Data Modeling is Iterative. It’s not Waterfall

Mar 7, 2014   //   by Karen Lopez   //   Blog, Data, Data Governance, Data Modeling, Database Design, DLBlog  //  7 Comments

Sure, data modeling is taught in many training classes as a linear process for building software.  It usually goes something like this:

  1. Build a Conceptual Data Model.
  2. Review that with users
  3. Build a Logical Data Model
  4. Review that with users
  5. Build a Physical Data Model
  6. Give it to the DBA
  7. GOTO step one on another project.

And most team members think it looks like this:


Training classes work this way because it’s a good way to learn notations, tools and methods.  But that’s not how data modeling works when the professionals do it on a real project.

Data modeling is an iterative effort. Those integrations can be sprints (typical for my projects) or have longer intervals. Sometimes the iterations exist just between efforts to complete the data models, prior to generating a database.  But it’s highly iterative, just like the software development part of the project. 

In reality, data modeling looks more like this:

Data Model Driven Development - Karen Lopez

This is Data Model-Driven Development.  The high-level steps work like:

  1. Discuss requirements.
  2. Develop data models (all of them, some of them, one of them).
  3. Generate Databases, XML schemas, file structures, whatever you might want to physically build. Or nothing physical, if that’s not what the team is ready for. 
  4. Refine
  5. Repeat.

These, again, are small intervals, not the waterfall steps of an entire project.  In fact, I might do this several times even in the same sprint. Not all modeling efforts lead to databases or physical implementations.  That’s okay.  We still follow an iterative approach.  And while the steps here look like the same waterfall list, they aren’t the same.

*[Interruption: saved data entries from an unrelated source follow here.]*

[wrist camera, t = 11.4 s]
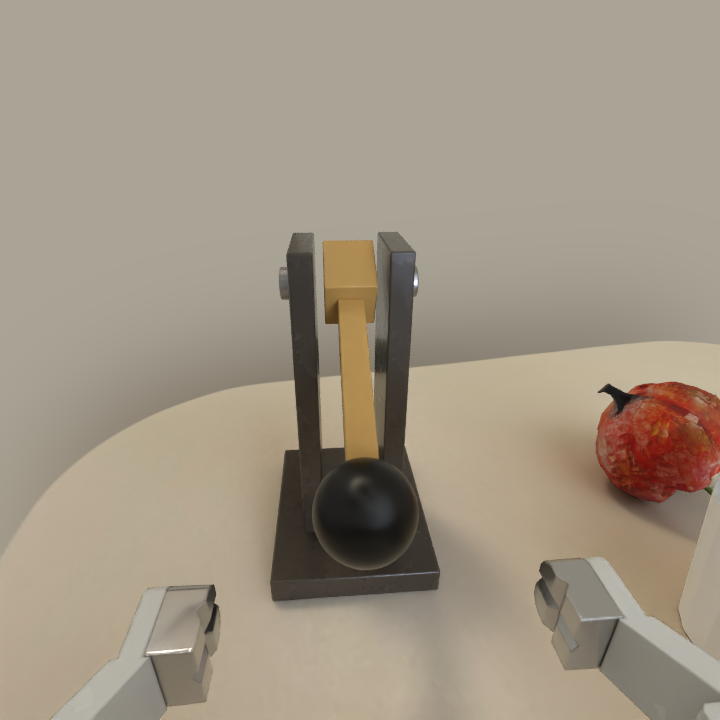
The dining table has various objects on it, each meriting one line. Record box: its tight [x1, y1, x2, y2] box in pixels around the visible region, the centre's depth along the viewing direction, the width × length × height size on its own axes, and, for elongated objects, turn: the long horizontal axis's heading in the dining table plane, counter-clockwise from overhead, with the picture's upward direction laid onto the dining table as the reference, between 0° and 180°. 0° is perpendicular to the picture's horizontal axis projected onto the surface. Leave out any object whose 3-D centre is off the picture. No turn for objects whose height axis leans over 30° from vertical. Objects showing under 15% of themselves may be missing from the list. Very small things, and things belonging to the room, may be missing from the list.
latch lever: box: [312, 240, 419, 570], centre depth 17 cm, size 13×3×3 cm
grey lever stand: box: [270, 232, 440, 601], centre depth 22 cm, size 10×8×16 cm
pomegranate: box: [596, 382, 720, 503], centre depth 27 cm, size 7×7×10 cm
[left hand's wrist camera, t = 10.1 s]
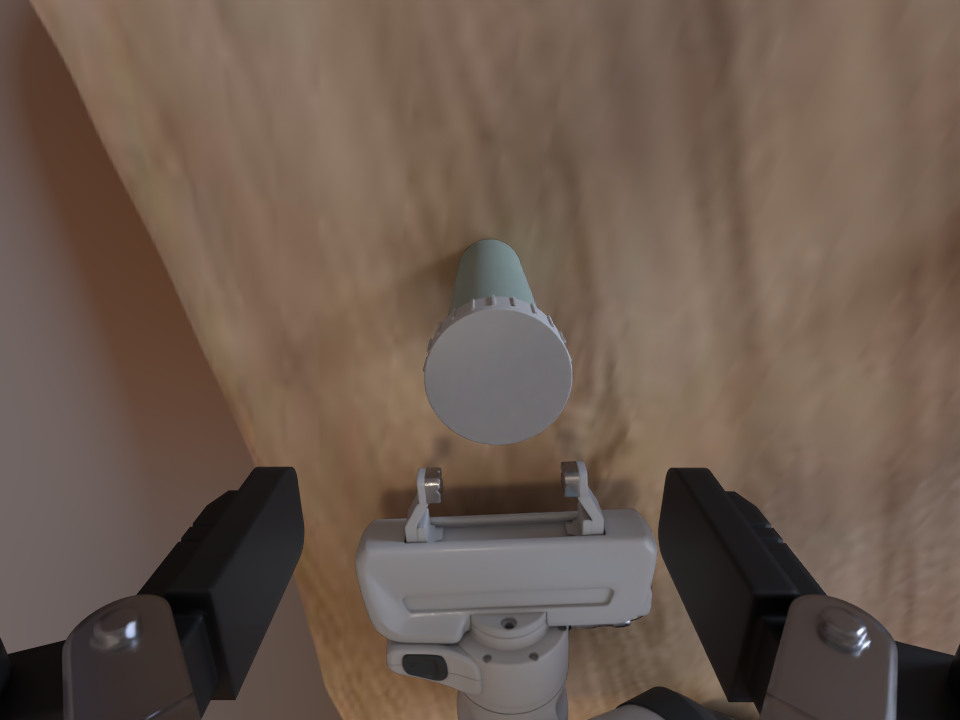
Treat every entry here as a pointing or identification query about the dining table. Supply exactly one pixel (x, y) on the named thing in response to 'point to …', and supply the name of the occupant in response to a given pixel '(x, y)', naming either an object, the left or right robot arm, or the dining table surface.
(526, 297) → the bottle
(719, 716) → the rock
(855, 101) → the dining table surface
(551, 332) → the lid
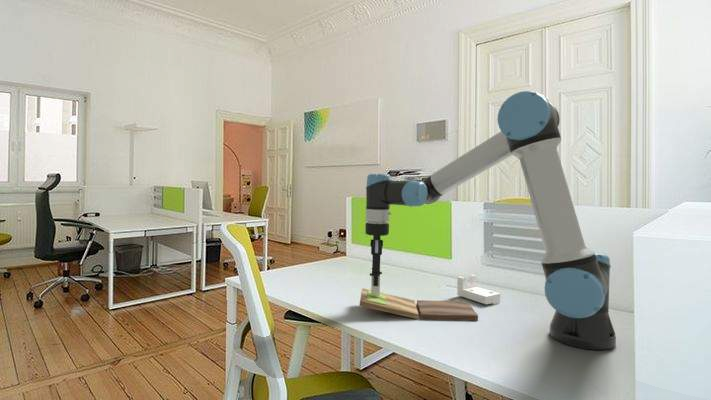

  • There isn’t really a first step.  For instance, I could start with an in-production database and move around the circle from there.
  • We could start with existing data models. In fact, that’s the ideal starting point in a well-managed data model-driven development shop.
  • The data models add value because they are kept in sync with what’s happening elsewhere – as a natural part of the process, not as a separate deliverable.
  • The modeling doesn’t stop.  We don’t do a logical model, then derive a physical model, throwing away the logical model.
  • Data  modelers are involved in the the project throughout its lifecycle, not just some arbitrary phase. 
  • Modeling responsibilities may be shared among more roles.  In a strong data model-driven process, it is easier for DBAs and BAs to be hands-on with the data models.  Sometimes even users.  Really.

By the way, this iterative modeling approach isn’t unique to data models.  All the models we might work on for a project should follow this project.  Class diagrams, sequence diagrams, use cases, flow charts, etc. should all follow this process to deliver the value that has been invested in them.  That’s what Agile means in “the right amount of [modeling] documentation”. Data model driven development means that models are “alive”.  

If you are a modeler and re-enforcing the wrong perceptions of needing a waterfall-like approach to data modeling, you are doing it wrong.  You might be causing more pain for yourself than anyone else on your project.

Data Models aren’t just documentation checklist items.  They model the reality of the living, breathing systems at all points in its life.  They deliver value because they are accurate, not because they are “done”.


  • I like the diagram very much! It’s pretty naive to think that IT development is waterfall.Even when it was supposed to be, it wasn’t. This has many reasons. It is mostly because IT development is in discovery mode at most times. Requirements are uncovered and addressed by developers at all times in the project life-cycle. Data modelers need to embrace this iterative approach. Keeping in sync and current is a top priority for our models to have value and not just be a picture hanging on a cubicle wall.
    Tom Bilcze recently posted..The 5 W’s and the conceptual data modelMy Profile

    • Thanks, Tom. I agree. When I come on to a project, I have to clear this up, sometimes even with the modelers. I want to blog some more about what this means for the modeler in their day-to-day jobs.
      Karen Lopez recently posted..Rob Ford’s Achilles Data ManagementMy Profile

  • How do you see in real life the work flow for Data Model development for a Data Warehouse data model go when it has to be done at the same time as the source system data model(various scenarios, changes to existing or a brand new data model). We have tried approaches where we were a month or two behind source, so that their design is stable and we have some data(from their QA) to increase our understanding of source data models. But the timelines did not work for our business users needs who needed reports when source system changes were launched into production. We now follow with source systems and that causes so much re-work in the Data Warehouse model design and frustrates everyone. Plus the risk of assumptions about source data models not turning out true because source developers did not understand the source Data Modelers design intent.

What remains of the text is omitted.